ISIS Repels Attacks by Shiite Militia South of Kirkuk; 50 Dead or Hurt

 

ERBIL, Kurdistan Region – Jihadi fighters of the Islamic State in Iraq and Syria (ISIS) repulsed two attacks by the Shiite Badr militia in Bashir village south of Kirkuk on Sunday, killing and wounding more than 50 militiamen.

Meawhile, the ISIS declared an Islamic state Sunday that stretches from the provinces of Aleppo in Syria to Diyala in Iraq, with their commander Abubakr al-Baghdadi named the caliph.

The ISIS has been part of a Sunni-led insurgency that includes loyalists of Iraq’s former regime.
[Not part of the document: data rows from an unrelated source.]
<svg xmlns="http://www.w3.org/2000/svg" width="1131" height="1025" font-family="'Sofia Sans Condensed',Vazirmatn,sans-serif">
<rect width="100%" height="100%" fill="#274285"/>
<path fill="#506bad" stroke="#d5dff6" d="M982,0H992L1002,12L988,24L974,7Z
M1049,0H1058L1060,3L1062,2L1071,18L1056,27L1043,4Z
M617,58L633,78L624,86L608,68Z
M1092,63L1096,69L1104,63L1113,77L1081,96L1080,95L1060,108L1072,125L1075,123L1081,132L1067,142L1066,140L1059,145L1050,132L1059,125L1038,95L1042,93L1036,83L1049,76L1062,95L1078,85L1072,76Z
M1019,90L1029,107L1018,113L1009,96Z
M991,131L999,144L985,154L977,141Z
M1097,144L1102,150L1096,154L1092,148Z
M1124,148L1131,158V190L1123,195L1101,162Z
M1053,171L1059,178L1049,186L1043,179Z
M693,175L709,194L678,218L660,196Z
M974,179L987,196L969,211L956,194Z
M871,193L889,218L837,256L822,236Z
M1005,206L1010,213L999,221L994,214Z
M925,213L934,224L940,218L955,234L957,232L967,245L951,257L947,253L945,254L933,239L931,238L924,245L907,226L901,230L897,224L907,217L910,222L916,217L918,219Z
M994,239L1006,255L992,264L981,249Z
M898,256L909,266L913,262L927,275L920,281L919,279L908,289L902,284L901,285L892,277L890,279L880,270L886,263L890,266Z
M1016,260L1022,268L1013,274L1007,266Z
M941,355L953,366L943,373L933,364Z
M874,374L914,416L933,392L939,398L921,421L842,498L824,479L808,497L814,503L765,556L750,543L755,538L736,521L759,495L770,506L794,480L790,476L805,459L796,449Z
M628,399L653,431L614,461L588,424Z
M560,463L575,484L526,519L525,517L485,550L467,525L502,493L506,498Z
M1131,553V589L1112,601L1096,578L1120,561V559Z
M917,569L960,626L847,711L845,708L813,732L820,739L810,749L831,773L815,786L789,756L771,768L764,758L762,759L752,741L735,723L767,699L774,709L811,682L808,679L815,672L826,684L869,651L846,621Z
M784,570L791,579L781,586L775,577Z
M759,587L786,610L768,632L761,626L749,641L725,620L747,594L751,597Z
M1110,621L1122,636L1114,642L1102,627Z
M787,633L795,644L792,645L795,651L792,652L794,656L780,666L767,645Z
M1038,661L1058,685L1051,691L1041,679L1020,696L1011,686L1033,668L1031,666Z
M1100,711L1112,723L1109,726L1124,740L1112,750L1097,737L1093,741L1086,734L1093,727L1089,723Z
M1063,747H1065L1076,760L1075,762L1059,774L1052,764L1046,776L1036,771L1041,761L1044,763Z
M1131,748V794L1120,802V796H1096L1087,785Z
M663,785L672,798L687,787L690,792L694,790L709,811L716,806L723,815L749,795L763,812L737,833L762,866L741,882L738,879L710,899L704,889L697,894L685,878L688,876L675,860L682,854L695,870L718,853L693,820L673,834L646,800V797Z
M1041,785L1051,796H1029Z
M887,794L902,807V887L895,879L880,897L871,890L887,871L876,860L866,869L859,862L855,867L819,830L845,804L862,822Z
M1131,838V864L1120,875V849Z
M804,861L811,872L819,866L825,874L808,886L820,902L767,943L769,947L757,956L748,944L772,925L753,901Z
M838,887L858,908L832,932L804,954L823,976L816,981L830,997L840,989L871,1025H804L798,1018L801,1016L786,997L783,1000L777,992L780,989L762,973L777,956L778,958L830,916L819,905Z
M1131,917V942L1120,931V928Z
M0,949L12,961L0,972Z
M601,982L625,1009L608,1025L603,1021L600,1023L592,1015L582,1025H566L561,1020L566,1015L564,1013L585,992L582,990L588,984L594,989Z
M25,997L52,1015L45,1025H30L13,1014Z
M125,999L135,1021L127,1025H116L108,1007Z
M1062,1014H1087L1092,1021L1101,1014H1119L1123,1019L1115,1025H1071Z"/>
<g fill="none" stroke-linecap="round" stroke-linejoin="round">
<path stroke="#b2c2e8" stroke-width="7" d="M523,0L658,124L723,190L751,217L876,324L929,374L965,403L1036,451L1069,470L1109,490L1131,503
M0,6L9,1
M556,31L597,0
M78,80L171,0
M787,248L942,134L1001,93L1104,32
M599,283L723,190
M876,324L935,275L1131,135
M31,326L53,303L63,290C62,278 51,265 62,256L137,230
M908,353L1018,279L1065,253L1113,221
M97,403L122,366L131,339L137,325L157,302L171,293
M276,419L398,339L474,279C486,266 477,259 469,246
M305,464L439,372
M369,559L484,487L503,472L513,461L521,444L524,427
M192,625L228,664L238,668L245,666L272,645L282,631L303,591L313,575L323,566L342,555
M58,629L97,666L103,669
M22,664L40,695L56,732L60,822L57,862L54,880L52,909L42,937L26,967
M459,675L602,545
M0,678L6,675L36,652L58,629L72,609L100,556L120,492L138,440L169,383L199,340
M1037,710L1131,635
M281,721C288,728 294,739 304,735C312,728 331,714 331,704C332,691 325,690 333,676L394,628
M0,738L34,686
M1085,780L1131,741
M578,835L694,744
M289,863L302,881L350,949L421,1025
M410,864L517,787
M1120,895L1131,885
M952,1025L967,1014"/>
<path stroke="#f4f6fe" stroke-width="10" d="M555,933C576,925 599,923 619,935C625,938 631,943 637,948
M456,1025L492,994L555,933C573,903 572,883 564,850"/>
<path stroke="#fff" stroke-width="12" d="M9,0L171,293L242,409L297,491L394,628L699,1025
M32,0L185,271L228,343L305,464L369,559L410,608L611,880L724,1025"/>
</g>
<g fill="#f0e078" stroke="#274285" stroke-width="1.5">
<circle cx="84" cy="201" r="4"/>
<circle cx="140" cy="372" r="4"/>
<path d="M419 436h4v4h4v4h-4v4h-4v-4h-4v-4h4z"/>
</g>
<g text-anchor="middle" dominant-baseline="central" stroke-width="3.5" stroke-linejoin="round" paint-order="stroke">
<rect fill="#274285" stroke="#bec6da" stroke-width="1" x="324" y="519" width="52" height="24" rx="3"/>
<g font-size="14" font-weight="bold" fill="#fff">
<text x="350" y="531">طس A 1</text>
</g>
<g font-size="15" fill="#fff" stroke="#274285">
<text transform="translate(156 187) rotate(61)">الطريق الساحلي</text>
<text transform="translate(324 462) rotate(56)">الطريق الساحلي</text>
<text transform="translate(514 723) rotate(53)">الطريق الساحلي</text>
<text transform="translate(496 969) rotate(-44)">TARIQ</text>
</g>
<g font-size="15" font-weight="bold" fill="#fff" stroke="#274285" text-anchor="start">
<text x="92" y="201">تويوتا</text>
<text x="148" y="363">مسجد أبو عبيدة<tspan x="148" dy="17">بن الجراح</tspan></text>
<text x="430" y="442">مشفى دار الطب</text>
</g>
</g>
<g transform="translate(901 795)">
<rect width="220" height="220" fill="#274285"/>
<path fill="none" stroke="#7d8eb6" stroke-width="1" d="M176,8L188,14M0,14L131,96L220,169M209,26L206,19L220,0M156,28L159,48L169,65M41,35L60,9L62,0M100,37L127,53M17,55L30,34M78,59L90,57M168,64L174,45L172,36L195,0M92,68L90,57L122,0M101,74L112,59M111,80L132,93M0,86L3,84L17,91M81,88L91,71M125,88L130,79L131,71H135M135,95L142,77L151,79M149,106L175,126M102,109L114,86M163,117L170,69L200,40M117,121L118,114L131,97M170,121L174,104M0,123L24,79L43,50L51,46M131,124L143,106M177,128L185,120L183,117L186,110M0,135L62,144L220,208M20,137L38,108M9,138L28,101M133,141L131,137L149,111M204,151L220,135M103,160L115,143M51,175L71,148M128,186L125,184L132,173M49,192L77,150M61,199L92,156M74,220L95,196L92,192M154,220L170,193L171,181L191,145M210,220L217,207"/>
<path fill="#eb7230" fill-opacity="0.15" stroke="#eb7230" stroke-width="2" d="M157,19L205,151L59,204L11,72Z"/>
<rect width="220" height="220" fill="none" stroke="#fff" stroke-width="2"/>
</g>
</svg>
Its fighters are involved in the fighting in both Syria and Iraq, with the group’s avowed aim to create an Islamic state straddling both countries.

In the early morning fighting Sunday, more than 20 members of the Badr Brigade – Iraq’s oldest Shiite militia -- were killed, 30 wounded and 20 captured by ISIS fighters, sources told Rudaw.

They said that the jihadis shelled positions of Kurdish forces in response, killing one policeman and wounding at least seven Peshmergas.

Another militia also was reported pinned down by the militants at a separate location, the sources said. They said the militiamen had attacked the insurgents without coordinating with Kurdish forces in the area.

In Bashir, "The ISIS forces allowed them (Shiite militiamen) to advance a little bit, but then ambushed them from behind,” said a Kirkuk district official. He said the militants had destroyed two Badr Army Humvee vehicles.

"The force (Badr Army) had not coordinated the attack (on the ISIS) with Peshmerga forces or the people of the area," he added. "More than 20 were killed, 30 wounded and 20 arrested (by ISIS).”  

In a bid to raise morale and try and recover its captured fighters, the Badr militiamen mobilized another force of 100 armed men from the towns of  Daquq, Tuz Khurmatu and Taza Khurmatu Sunday afternoon.

But Faruq Ahmed, the security chief of Tuz Khurmatu, reported that again the militiamen “fell into an ISIS trap. Twenty-seven of them are missing, and it’s not known if they have been killed or wounded,” he said, including the militia commander.

The village of Bashir was the scene of irregular clashes between the Peshmerga forces and the ISIS last week. Things had been calm until Sunday’s militia attack, which had been named operation “defending our own areas.”

Bashir is home to a large Turkmen population, who are mostly Shiites.
The village has been reportedly evacuated after the ISIS killed a number of villagers.

Earlier in the day a roadside bomb hit a convoy of Shiite fighters between Bashir and Tuz Khurmatu, injuring seven militiamen.

Over the past two weeks, ISIS fighters have launched several attacks against Turkmen villages south of Kirkuk, mainly Bashir village, leading to fierce clashes with Kurdish Peshmerga forces.

Peshmerga forces moved into Kurdish-populated areas outside the Kurdistan Region’s formal borders after the Iraqi army largely collapsed and retreated from large parts of the country under a blitz by ISIS and other insurgents that began more than two weeks ago.

Turkmen leaders in Kirkuk and Tuz Khurmatu had asked the Iraqi government earlier this year to form a Turkmen self-defense militia, but received a cold response from Baghdad.

In Kirkuk on Thursday, Kurdistan Region President Massoud Barzani said his visit was “to meet with military, security and political parties and about how to protect Kirkuk and how to make it an example of ethnic and religious coexistence.”

Kirkuk’s Turkmen population occupy important posts in the local government and despite past political disputes with the Kurds, they have now found a common adversary in the Sunni militants who make Shiites and their places of worship a primary target.